From the listing below, return each line that includes "lainanmaksuun".

SUPPLIED ENTRIES:
################
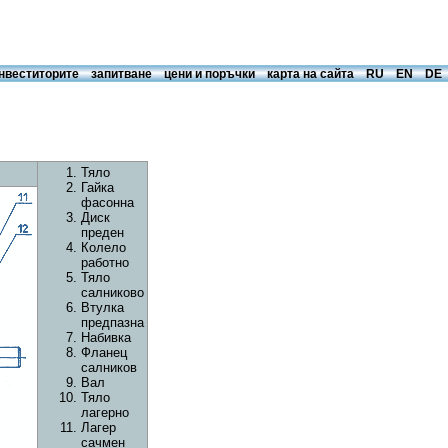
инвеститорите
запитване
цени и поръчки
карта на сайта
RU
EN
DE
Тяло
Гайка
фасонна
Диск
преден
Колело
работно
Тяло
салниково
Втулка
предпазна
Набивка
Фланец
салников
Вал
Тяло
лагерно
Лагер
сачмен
################
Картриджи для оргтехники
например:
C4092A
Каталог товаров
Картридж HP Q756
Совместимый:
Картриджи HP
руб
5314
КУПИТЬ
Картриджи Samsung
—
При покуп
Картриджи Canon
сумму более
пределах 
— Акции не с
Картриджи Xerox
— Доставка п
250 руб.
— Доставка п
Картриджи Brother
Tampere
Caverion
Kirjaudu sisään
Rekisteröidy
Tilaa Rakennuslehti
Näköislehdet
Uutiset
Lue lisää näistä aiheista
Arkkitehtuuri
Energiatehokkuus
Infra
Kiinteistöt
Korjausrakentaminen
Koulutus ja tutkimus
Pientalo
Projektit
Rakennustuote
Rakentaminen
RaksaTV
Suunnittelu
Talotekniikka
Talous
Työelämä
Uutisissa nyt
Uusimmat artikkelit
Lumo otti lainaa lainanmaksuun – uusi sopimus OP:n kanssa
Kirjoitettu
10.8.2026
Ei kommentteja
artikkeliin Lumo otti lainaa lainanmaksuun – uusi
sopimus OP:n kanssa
################
EXERCISE OUTPUT:
Lumo otti lainaa lainanmaksuun – uusi sopimus OP:n kanssa
artikkeliin Lumo otti lainaa lainanmaksuun – uusi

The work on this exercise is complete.